Perhaps “get rid” isn’t the right phrase. He takes pride in he’s able to get his players noticed. Once that happens, the goal is to get them into a four-year school, where they can get a degree, play basketball and go to college for as little money as possible.

He’s been just as good at getting his players an education as he has winning basketball games, and that’s why he got into coaching.

“My goal has always been, down there, anyone who played for me, and done their job in the classroom, we’ve put in a four-year school,” said Rome, who grew up in Rhawnhurst and resides in Sandyford Park. “The past eight seasons that I coached, every kid that did their job in the classroom played Division I, II or III. That’s the most rewarding thing. We had a kid go on to play professionally in the Dominican Republic. We’ve been fortunate to have great kids.

“I’m very honest with the guys. If someone offers you a full ride, that’s $40 or $50 thousand. It’s hard to say to stay and not go. Division III school, I’ll talk to them if they’re not getting a scholarship, we talk about it and see what’s best. Just about every kid who comes to CCP comes for free because most qualify for financial aid, and that usually covers their tuition. The goal is to get them to graduate college.”

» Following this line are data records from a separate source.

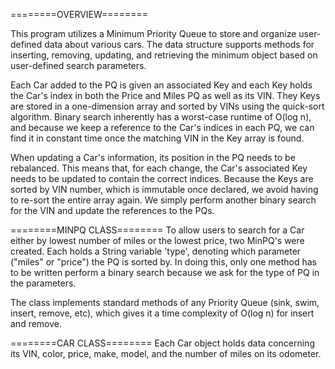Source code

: ========OVERVIEW========

This program utilizes a Minimum Priority Queue to store and organize user-defined data about various cars. The data structure supports methods for inserting, removing, updating, and retrieving the minimum object based on user-defined search parameters.

Each Car added to the PQ is given an associated Key and each Key holds the Car's index in both the Price and Miles PQ as well as its VIN. They Keys are stored in a one-dimension array and sorted by VINs using the quick-sort algorithm. Binary search inherently has a worst-case runtime of O(log n), and because we keep a reference to the Car's indices in each PQ, we can find it in constant time once the matching VIN in the Key array is found.

When updating a Car's information, its position in the PQ needs to be rebalanced. This means that, for each change, the Car's associated Key needs to be updated to contain the correct indices. Because the Keys are sorted by VIN number, which is immutable once declared, we avoid having to re-sort the entire array again. We simply perform another binary search for the VIN and update the references to the PQs.

========MINPQ CLASS========
To allow users to search for a Car either by lowest number of miles or the lowest price, two MinPQ's were created. Each holds a String variable 'type', denoting which parameter ("miles" or "price") the PQ is sorted by. In doing this, only one method has to be written perform a binary search because we ask for the type of PQ in the parameters.

The class implements standard methods of any Priority Queue (sink, swim, insert, remove, etc), which gives it a time complexity of O(log n) for insert and remove.

========CAR CLASS========
Each Car object holds data concerning its VIN, color, price, make, model, and the number of miles on its odometer.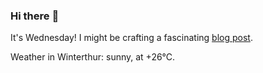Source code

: ### Hi there :wave:

It's Wednesday! I might be crafting a fascinating [blog post](https://www.benjaminwuethrich.dev).

Weather in Winterthur: sunny, at +26°C.
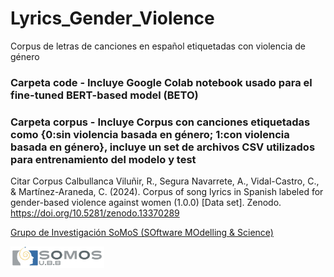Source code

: # Lyrics_Gender_Violence
Corpus de letras de canciones en español etiquetadas con violencia de género

### Carpeta code - Incluye Google Colab notebook usado para el fine-tuned BERT-based model (BETO) 
### Carpeta corpus - Incluye Corpus con canciones etiquetadas como {0:sin violencia basada en género; 1:con violencia basada en género}, incluye un set de archivos CSV utilizados para entrenamiento del modelo y test

Citar Corpus
Calbullanca Viluñir, R., Segura Navarrete, A., Vidal-Castro, C., & Martínez-Araneda, C. (2024). Corpus of song lyrics in Spanish labeled for gender-based violence against women (1.0.0) [Data set]. Zenodo. https://doi.org/10.5281/zenodo.13370289

 

[Grupo de Investigación SoMoS (SOftware MOdelling & Science)](https://dsi.face.ubiobio.cl/somos/)

<img src="./images/somos_ubb.jpeg" width="150px" />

Rome stays plenty busy helping kids at both Judge and CCP. He’s also a family man, and loves spending time with his wife Megan and his twins, son Dylan and daughter Madison, both juniors in high school.

Dylan plays basketball and football at Judge. Madison is the manager of the St. Hubert basketball team, and was involved in dance growing up.

Family time is at a premium during basketball season.

“They don’t see me much during the winter, I joke that I’m never around,” said Rome, who also bartends at Macaroni’s Restaurant in Bustleton. “I’m very lucky, they’re very understanding.”

And he also has the perfect home at Judge.

After playing backup quarterback during his high school days, he also served as an assistant coach to his former teammate Tom Coyle when he was the Crusaders coach. Now he loves being there as a teacher.

“I was a Judge kid, so it’s the same as when I was there,” Rome said. “You get to work for good people, great teachers there. I’m from the neighborhood, I live right up the street from Lincoln High School. Brian (King, president) does a good job there, it’s a great place to work at and a great place to go to school.”